Ce silence, c’est un système qui se protège lui-même. La survie du groupe prime sur celle de l’individu.
« Nommer les choses a été difficile. Pour m’aider, je me suis dit que c’était un peu comme poser un diagnostic »
Votre propre histoire apparaît comme un miroir au récit de Maria. Vous évoquez des violences sexuelles subies dans le cadre familial lorsque vous étiez enfant.
M-N D. : Oui, ces traumatismes me sont revenus lors d’une séance d’EMDR (intégration neuro-émotionnelle par mouvements oculaires). Je ne suis pas la seule dans la famille. Nous sommes quatre à avoir porté plainte, malgré la prescription.

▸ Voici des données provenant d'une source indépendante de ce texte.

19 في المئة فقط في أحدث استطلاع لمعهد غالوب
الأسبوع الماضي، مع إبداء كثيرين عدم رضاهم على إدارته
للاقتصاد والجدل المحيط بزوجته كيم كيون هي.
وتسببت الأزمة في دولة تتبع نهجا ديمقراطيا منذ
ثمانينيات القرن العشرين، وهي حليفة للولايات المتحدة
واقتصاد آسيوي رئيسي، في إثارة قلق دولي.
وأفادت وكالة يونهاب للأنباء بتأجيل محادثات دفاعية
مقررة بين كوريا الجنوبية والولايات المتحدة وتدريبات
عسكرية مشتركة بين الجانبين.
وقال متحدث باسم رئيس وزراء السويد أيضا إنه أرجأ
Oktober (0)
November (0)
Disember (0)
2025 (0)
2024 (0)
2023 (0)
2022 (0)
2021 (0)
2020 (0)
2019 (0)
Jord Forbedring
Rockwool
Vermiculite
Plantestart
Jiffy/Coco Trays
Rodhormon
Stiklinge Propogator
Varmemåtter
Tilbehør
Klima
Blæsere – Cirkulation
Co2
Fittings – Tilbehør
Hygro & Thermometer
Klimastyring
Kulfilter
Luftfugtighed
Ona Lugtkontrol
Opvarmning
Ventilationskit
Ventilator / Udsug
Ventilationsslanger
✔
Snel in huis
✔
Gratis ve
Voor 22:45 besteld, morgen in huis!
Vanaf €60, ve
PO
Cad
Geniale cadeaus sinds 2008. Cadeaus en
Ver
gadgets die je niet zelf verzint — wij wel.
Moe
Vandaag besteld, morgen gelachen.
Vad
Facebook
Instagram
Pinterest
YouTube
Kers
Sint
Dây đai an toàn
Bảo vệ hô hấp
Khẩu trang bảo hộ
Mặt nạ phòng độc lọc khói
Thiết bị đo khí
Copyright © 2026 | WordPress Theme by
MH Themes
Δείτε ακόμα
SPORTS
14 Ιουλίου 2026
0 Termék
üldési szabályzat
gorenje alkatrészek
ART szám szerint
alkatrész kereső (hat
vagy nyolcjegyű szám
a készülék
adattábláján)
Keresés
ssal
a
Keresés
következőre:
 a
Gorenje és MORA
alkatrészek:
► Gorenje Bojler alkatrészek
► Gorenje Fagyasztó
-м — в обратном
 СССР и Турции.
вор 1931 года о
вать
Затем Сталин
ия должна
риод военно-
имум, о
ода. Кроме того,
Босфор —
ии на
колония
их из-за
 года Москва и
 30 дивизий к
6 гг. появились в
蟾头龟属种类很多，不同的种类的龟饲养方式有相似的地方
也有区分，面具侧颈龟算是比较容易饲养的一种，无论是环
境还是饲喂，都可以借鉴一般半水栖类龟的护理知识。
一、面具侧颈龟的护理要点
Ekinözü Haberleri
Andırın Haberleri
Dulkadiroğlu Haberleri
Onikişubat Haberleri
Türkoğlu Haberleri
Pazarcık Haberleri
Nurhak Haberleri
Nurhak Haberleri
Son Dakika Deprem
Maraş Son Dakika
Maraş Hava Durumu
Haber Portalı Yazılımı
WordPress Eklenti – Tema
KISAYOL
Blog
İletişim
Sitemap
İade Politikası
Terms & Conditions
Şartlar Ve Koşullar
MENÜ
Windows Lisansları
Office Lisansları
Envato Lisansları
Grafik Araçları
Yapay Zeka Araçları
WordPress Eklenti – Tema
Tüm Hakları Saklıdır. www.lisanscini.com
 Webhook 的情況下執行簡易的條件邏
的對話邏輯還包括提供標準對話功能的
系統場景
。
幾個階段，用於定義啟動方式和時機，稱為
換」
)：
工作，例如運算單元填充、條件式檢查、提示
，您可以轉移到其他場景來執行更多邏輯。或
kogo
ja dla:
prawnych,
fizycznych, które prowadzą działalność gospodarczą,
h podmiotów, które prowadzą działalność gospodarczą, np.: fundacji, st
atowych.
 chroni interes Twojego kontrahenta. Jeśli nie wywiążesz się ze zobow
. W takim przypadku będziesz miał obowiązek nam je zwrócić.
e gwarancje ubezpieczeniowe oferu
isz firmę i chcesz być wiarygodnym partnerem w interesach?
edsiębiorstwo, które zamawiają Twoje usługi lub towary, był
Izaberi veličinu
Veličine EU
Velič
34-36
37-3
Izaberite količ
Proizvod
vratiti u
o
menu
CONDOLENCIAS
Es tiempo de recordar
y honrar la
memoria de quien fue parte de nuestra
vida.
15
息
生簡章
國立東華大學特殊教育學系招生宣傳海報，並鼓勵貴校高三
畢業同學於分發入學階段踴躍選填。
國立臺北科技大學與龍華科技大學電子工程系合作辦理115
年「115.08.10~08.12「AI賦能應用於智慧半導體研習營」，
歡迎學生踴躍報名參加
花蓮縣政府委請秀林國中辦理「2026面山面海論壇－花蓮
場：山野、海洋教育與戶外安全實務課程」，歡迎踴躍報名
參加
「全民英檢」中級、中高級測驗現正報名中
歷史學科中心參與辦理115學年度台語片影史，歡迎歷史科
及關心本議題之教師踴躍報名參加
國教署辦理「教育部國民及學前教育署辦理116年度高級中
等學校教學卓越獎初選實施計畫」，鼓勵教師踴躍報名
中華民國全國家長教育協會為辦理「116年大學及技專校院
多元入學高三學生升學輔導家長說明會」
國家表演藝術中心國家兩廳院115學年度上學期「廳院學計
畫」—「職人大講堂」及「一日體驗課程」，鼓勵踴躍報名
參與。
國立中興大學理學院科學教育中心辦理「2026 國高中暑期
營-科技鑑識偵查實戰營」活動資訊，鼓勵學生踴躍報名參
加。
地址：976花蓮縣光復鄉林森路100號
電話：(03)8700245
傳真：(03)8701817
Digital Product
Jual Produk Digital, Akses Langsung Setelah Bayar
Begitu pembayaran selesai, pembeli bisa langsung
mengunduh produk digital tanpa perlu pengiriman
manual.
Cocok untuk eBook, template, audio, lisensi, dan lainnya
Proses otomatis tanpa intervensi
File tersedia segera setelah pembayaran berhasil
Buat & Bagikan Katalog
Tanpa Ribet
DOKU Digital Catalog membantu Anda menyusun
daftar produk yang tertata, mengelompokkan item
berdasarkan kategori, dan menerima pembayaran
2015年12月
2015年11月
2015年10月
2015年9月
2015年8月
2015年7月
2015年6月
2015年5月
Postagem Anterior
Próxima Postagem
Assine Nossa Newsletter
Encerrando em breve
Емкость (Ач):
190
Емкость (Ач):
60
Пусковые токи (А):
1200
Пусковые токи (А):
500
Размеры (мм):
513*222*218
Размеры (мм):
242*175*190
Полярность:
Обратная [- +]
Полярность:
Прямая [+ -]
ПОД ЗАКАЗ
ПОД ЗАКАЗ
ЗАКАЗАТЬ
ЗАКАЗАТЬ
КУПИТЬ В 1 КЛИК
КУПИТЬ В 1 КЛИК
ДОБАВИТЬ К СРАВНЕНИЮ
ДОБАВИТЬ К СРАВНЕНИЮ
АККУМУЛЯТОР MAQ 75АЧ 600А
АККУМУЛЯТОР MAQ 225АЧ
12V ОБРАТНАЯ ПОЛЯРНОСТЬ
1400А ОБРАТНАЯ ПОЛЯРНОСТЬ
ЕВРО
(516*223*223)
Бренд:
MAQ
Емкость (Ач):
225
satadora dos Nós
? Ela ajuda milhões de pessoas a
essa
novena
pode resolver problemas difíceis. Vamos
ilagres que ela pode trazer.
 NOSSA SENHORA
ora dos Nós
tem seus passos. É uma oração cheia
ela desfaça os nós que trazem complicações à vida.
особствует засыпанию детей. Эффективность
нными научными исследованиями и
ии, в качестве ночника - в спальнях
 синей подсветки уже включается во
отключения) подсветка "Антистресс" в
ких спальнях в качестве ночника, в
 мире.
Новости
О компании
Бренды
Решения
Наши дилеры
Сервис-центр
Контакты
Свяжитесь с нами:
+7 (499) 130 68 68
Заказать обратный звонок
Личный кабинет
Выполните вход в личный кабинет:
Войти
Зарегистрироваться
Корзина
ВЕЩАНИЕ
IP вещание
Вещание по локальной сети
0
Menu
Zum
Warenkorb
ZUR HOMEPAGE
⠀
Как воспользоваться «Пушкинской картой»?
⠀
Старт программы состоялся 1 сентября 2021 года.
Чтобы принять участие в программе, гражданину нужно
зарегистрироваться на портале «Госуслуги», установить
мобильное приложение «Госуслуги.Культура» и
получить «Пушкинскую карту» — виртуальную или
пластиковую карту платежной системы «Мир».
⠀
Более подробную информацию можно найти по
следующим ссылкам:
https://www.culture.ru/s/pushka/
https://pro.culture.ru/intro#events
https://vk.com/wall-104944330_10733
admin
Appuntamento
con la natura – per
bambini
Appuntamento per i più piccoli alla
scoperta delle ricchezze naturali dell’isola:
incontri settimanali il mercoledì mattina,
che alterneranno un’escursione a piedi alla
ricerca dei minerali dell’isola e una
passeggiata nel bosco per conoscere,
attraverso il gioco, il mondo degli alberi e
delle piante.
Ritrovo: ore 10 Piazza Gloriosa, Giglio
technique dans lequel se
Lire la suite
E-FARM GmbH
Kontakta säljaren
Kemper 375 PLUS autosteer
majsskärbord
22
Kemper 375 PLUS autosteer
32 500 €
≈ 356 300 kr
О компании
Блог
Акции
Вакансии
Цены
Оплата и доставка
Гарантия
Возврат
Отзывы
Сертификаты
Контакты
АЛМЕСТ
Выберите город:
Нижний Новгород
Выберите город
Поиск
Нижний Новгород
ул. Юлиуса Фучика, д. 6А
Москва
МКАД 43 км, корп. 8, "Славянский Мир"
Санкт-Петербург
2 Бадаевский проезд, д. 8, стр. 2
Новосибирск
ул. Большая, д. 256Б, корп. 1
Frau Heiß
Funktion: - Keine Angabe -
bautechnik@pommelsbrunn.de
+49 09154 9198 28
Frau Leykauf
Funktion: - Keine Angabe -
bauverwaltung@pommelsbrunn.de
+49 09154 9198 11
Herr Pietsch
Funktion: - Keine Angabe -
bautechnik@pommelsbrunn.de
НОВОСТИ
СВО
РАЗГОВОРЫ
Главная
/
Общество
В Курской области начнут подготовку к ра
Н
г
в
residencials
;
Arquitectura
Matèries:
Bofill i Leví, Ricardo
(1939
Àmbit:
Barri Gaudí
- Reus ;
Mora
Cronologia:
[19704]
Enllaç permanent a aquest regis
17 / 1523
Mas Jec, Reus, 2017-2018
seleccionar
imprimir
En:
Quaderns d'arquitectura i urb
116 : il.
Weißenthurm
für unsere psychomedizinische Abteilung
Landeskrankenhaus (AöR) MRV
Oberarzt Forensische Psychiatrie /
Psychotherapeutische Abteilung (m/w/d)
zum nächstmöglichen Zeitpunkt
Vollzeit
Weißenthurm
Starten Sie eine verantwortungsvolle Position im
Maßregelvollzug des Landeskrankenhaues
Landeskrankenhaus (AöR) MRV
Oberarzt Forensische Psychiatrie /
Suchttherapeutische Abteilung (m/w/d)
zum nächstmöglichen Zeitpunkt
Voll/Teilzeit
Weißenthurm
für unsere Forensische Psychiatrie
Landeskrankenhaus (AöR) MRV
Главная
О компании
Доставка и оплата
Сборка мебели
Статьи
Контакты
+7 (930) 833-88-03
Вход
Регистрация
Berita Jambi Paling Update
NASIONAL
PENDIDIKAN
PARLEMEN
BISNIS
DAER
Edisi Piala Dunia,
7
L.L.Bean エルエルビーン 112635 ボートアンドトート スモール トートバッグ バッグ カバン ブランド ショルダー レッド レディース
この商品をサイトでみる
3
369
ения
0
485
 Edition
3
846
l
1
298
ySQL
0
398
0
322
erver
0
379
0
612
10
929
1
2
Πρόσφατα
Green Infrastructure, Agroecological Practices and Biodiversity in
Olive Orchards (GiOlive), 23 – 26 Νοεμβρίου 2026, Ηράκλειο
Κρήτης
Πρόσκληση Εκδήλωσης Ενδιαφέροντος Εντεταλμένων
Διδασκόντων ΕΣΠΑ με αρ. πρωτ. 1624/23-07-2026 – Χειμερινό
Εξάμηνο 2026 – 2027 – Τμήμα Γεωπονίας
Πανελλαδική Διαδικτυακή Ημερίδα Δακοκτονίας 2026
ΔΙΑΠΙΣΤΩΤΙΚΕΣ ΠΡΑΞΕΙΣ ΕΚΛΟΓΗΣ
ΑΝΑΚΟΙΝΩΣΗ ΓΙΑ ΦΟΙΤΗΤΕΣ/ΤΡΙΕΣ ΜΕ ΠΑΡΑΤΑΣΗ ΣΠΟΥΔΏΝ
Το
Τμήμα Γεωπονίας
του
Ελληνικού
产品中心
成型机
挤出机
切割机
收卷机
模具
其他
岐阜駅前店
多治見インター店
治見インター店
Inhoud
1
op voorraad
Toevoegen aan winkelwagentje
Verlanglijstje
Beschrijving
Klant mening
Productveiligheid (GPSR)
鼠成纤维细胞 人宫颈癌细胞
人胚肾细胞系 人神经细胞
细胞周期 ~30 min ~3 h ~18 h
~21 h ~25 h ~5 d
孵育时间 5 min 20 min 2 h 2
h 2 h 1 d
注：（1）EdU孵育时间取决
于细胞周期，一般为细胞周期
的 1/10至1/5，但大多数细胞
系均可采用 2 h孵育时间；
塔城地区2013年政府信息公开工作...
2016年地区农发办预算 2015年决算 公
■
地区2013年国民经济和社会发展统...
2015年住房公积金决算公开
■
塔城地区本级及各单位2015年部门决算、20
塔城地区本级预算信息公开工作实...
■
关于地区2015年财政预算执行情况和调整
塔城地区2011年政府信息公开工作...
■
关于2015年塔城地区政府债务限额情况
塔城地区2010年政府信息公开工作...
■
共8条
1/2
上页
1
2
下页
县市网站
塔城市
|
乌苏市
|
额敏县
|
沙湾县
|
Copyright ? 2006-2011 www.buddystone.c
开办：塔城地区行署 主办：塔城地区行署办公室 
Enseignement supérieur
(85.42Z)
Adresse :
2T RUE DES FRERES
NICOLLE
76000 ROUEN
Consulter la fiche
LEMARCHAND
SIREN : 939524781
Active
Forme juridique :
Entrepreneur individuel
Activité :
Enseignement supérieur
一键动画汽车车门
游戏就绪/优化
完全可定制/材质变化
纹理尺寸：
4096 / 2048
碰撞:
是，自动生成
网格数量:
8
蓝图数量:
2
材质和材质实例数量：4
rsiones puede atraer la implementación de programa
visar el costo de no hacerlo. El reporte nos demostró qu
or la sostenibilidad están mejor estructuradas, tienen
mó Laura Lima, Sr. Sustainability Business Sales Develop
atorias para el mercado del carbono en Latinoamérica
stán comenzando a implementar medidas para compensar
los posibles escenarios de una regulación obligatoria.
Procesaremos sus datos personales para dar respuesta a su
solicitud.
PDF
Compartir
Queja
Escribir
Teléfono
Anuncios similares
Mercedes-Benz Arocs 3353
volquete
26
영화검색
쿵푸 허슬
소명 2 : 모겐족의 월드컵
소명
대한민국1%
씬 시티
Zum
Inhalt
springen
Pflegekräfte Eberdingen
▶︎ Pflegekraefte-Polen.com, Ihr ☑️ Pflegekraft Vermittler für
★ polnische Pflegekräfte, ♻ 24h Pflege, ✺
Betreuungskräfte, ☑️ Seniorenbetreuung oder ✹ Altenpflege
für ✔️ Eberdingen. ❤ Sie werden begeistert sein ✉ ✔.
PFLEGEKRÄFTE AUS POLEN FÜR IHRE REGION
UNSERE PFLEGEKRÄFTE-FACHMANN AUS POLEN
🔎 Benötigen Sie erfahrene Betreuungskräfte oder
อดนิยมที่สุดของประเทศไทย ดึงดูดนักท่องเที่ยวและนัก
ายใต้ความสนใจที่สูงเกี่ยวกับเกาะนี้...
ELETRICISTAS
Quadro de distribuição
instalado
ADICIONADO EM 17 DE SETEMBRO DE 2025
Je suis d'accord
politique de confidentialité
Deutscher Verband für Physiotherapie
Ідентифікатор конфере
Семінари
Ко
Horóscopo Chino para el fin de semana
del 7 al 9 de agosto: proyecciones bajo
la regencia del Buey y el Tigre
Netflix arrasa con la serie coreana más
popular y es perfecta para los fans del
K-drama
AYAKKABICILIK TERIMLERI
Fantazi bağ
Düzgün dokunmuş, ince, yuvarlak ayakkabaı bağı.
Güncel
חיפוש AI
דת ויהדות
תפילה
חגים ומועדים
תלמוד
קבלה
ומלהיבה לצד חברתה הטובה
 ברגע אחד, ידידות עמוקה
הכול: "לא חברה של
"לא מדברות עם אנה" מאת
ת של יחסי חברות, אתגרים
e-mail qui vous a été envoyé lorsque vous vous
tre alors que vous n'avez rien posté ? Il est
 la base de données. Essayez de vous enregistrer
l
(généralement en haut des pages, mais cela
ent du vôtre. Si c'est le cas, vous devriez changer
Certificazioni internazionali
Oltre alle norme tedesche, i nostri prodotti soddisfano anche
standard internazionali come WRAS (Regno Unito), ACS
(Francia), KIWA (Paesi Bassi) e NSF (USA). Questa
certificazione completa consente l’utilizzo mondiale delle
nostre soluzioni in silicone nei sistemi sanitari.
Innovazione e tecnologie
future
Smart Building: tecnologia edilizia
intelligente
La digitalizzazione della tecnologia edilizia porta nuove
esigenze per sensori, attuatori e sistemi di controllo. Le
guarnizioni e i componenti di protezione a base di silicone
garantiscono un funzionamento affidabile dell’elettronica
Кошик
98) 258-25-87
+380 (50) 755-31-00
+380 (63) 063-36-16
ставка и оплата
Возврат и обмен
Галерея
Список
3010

J’ai voulu comprendre ce qui avait permis ces violences et pourquoi tout le monde s’est tu, enfants – victimes comme adultes – agresseurs ou témoins. Même dans l’écriture, nommer les choses a été difficile. Pour m’aider, je me suis dit que c’était un peu comme poser un diagnostic. Le livre suit ce cheminement. C’est une forme d’enquête personnelle sur le silence.
L’écriture de cet ouvrage a-t-elle changé votre pratique ?
M-N D. : Pas directement, mais elle accompagne mon évolution. Ma manière d’accueillir les patients est liée à mon parcours, à ce que j’ai vécu. Peut-être que mon expérience personnelle me rend plus disponible à cette parole. Et je pense que certains patients le sentent.
Au fond, à qui s’adresse ce livre ? Aux médecins ou aux patients ?
M-N D. : À tout le monde, mais il a un intérêt tout particulier pour les médecins. Il est important qu’ils aient en tête la fréquence de ces violences. Cela peut les aider à poser des questions, à être à l’écoute et à accompagner la parole. Bien sûr, le livre s’adresse aussi aux femmes, qui peuvent s’y reconnaître et peut-être franchir le pas de parler.